I’m still standing: Labor market in Ukraine remarkably resilient

Harald Schultz Kommunikation
Rockwool Foundation Berlin

    The labor market in Ukraine four years after the full-scale Russian invasion has proven surprisingly resilient. It has been adjusting through profound geographical and sectoral reallocation. That is the result of a new study, published by the ROCKWOOL Foundation Berlin as RFBerlin Discussion Paper 10/26. “Long wars are often won in factories rather than on battlefields. The Ukrainian labor market has so far withstood shocks of unprecedented magnitude”, says co-author Tito Boeri, professor at Bocconi University in Milan.

    “The figures suggest an ability to reallocate labor with surprising speed under conditions of extreme stress. But the challenges of reconstruction will be no less formidable than those of the war itself.”

    The labor supply shock was of historic size In Ukraine. Out-migration alone implied about 3 million fewer workers. Plus at least 500,000 labor force participants were mobilized into the army and 150,000 exits were due to casualties. The overall contraction is about one fourth of the pre-war labor force in government-controlled areas. Unemployment spiked to more than 20% in 2022, then stabilized and is now around 11%. That is only a couple of percentage points higher than before the war.

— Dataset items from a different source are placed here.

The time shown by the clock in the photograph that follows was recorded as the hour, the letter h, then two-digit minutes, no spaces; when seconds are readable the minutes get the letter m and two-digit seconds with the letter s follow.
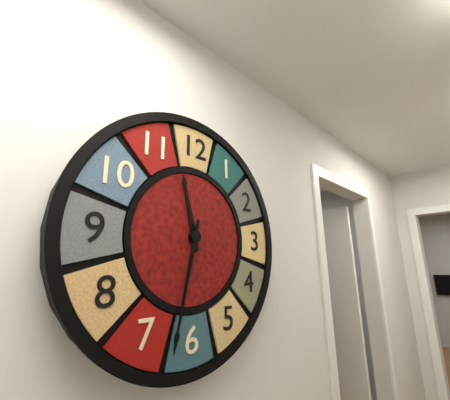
11h32
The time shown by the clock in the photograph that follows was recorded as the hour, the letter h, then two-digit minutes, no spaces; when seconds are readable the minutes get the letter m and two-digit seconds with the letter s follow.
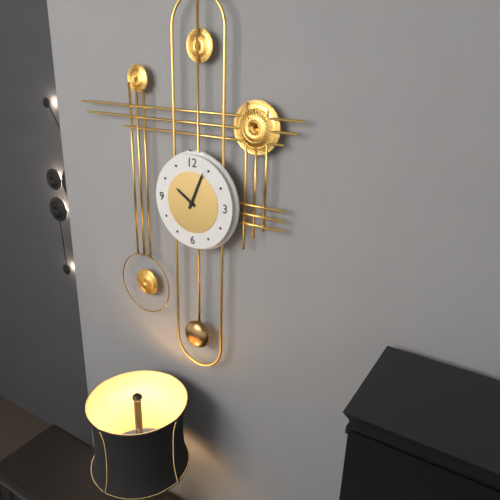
10h04
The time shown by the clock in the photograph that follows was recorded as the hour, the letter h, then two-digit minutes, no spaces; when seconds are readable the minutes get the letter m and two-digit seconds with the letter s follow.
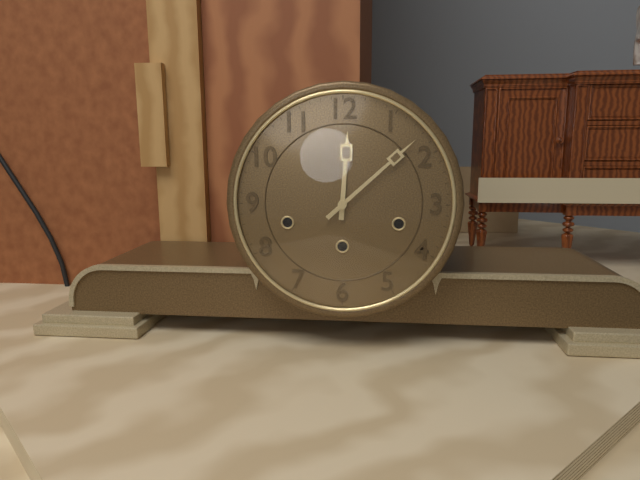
12h08
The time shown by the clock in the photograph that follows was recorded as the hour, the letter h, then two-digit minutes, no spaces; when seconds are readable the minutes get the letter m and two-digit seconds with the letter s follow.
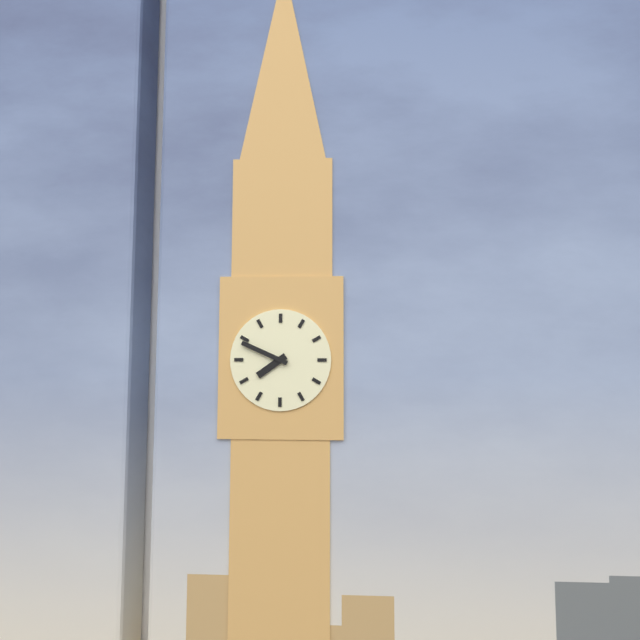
7h49
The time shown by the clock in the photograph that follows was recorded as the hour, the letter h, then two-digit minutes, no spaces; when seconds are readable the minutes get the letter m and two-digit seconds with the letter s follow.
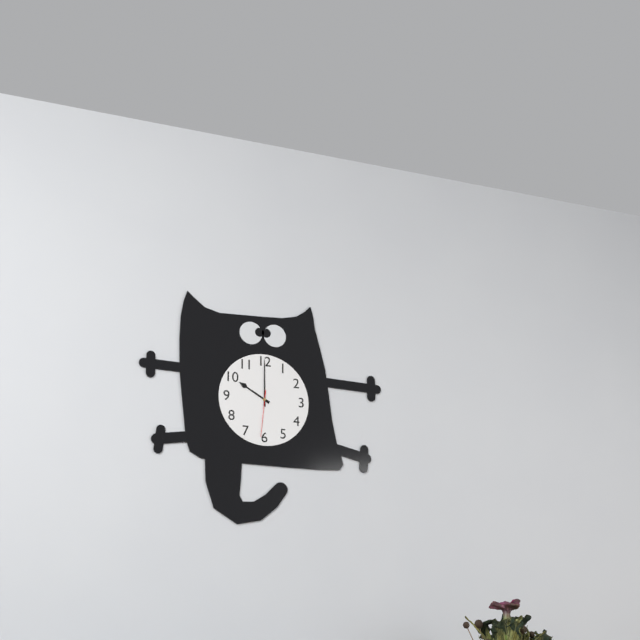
10h00
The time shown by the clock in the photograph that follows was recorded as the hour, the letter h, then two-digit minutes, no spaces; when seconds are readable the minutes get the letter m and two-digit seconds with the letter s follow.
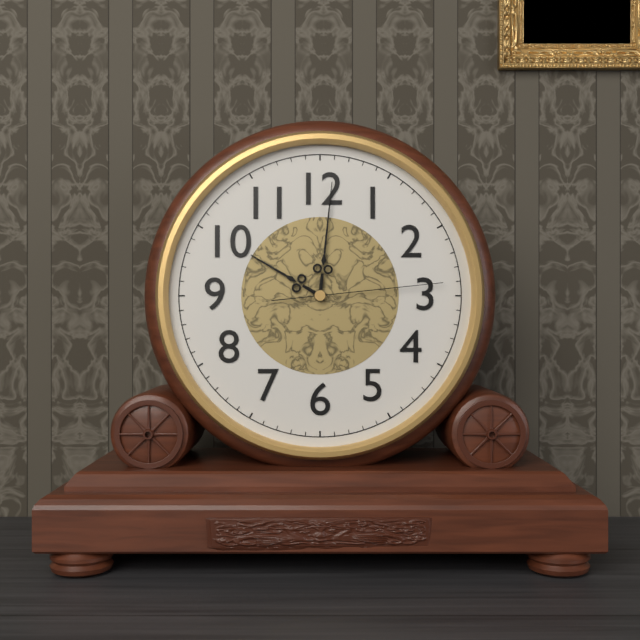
10h01m14s
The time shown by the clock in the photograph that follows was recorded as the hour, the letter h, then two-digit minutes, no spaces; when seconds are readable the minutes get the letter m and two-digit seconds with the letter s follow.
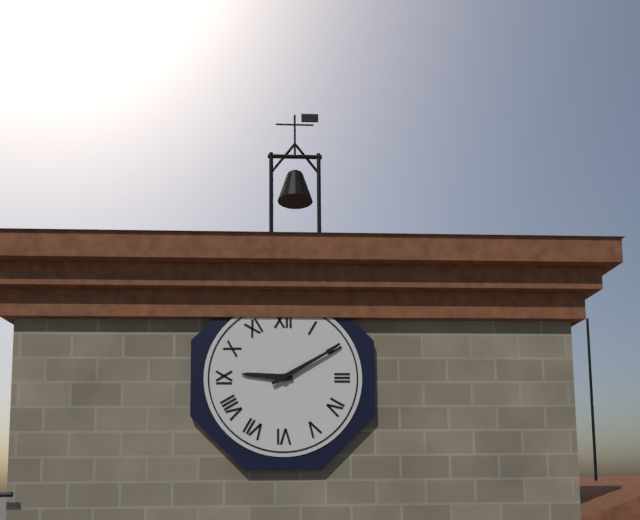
9h10
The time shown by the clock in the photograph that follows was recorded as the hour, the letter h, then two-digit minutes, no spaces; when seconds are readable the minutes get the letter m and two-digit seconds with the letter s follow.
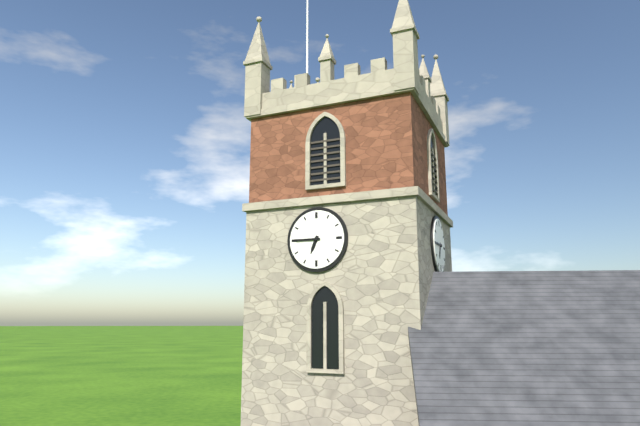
6h45
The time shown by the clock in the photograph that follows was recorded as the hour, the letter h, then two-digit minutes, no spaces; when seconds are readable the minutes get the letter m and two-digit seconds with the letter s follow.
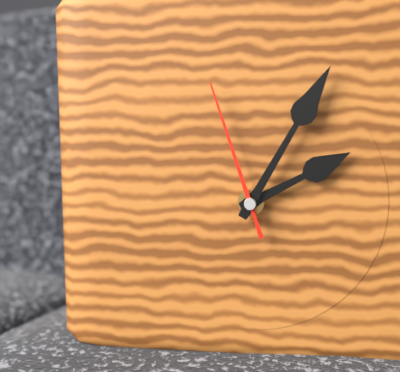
2h05m57s
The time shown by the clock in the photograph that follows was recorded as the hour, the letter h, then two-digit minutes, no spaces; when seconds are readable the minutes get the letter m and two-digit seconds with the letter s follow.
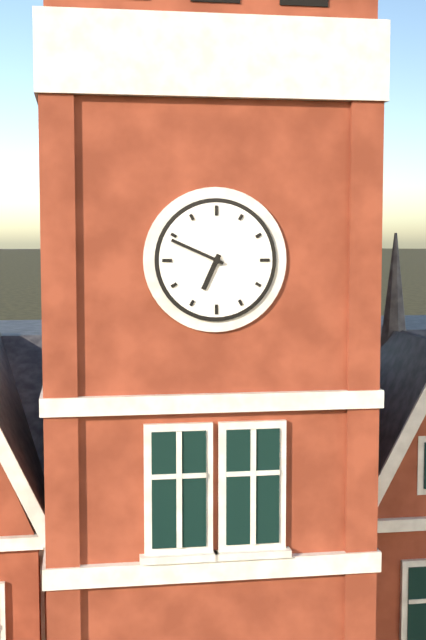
6h49
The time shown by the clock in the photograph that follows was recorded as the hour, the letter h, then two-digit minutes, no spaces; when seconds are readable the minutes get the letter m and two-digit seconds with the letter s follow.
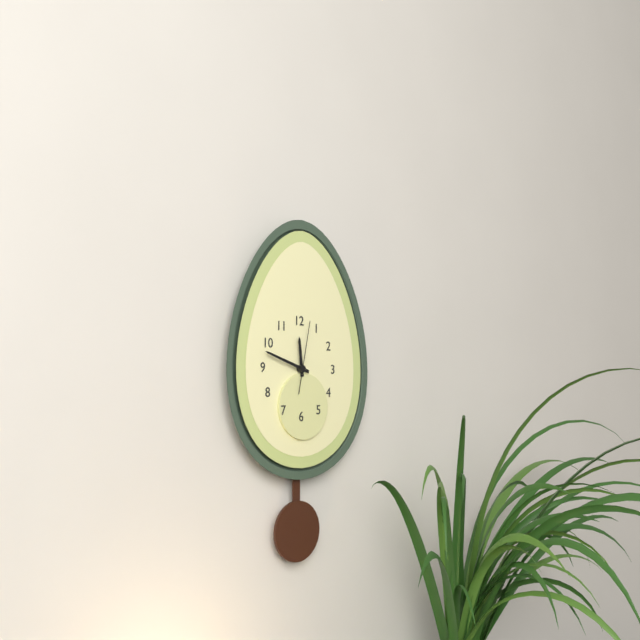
11h48m02s
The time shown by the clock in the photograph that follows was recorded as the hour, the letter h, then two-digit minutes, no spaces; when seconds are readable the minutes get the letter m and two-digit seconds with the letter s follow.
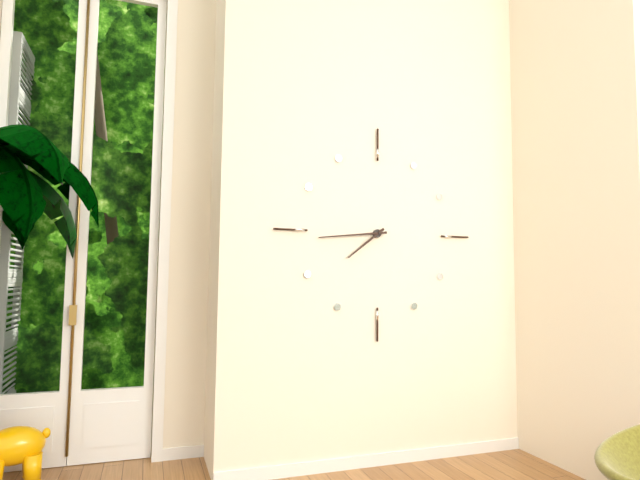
7h44
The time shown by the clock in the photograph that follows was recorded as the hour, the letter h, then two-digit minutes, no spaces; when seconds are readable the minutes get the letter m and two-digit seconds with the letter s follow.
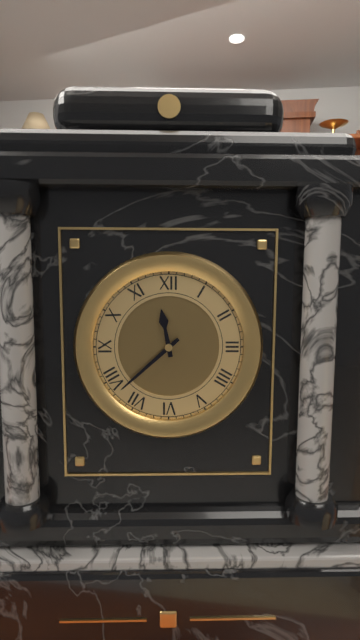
11h38
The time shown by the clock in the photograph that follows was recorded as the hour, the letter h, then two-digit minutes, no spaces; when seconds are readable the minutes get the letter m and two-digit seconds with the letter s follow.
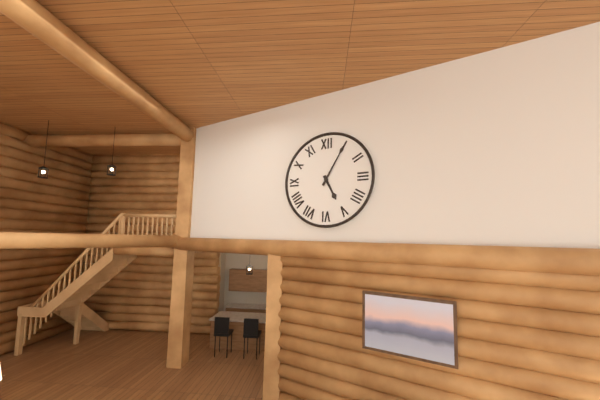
5h05
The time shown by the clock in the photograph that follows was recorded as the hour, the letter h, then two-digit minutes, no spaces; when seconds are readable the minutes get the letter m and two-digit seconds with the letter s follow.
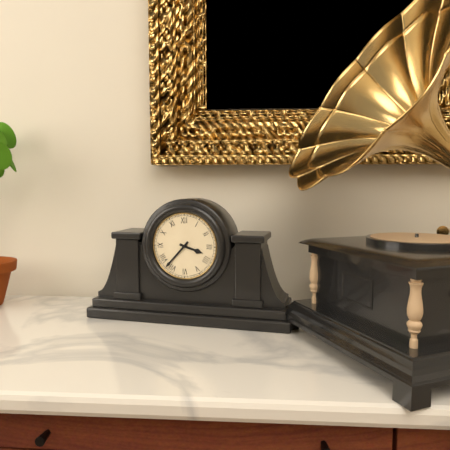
3h37
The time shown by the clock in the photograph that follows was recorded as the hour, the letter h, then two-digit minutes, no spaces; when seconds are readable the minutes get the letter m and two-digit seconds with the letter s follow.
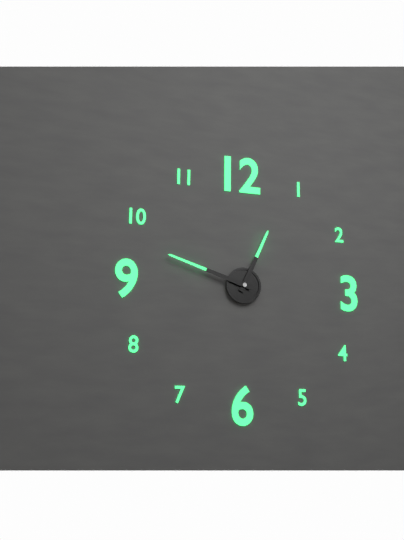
12h48
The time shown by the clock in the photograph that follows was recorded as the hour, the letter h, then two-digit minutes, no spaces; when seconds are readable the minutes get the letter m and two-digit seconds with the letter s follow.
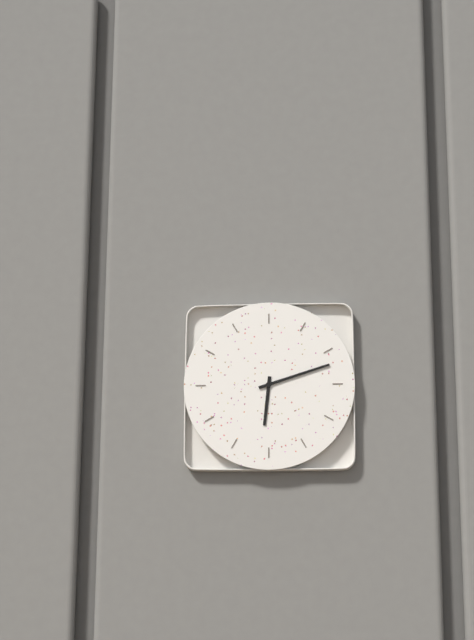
6h12
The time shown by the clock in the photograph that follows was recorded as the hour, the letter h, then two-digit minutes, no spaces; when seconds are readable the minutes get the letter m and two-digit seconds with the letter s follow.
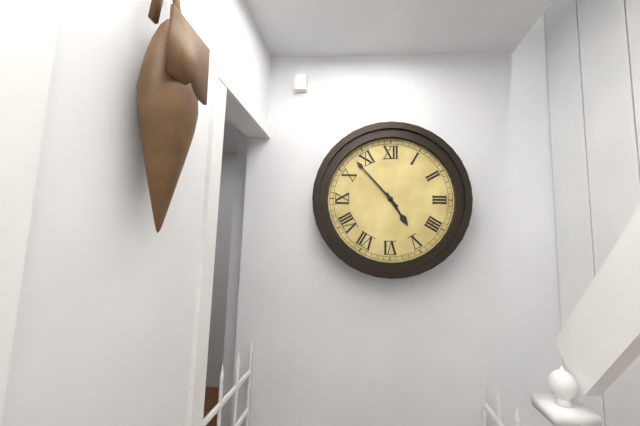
4h53
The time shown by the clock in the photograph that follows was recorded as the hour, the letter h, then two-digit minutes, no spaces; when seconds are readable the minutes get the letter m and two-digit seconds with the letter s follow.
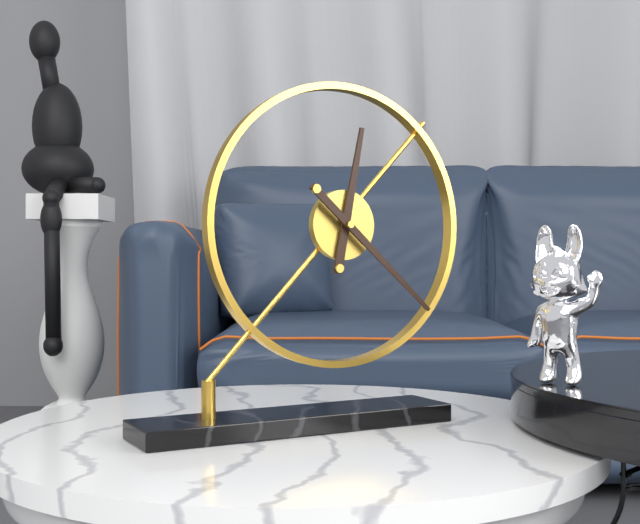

    Real wages, after an initial drop, reached and surpassed pre-war levels by 2024. Activity shifted towards the West of the country, away from the frontline. Labor markets in contested areas nearly collapsed. Employment moved towards defense manufacturing. Wage flexibility, adaptability of recruitment policies of firms, and remote working help explain the resiliency of labor outcomes. Matching efficiency on the labor market, estimated with data on vacancies and job seekers in the largest Ukrainian online job search platform, fell by around 15% after the invasion. That is sizeable, but less than reduction in matching efficiency during the Great Financial Crisis in the US in 2007 to 2009.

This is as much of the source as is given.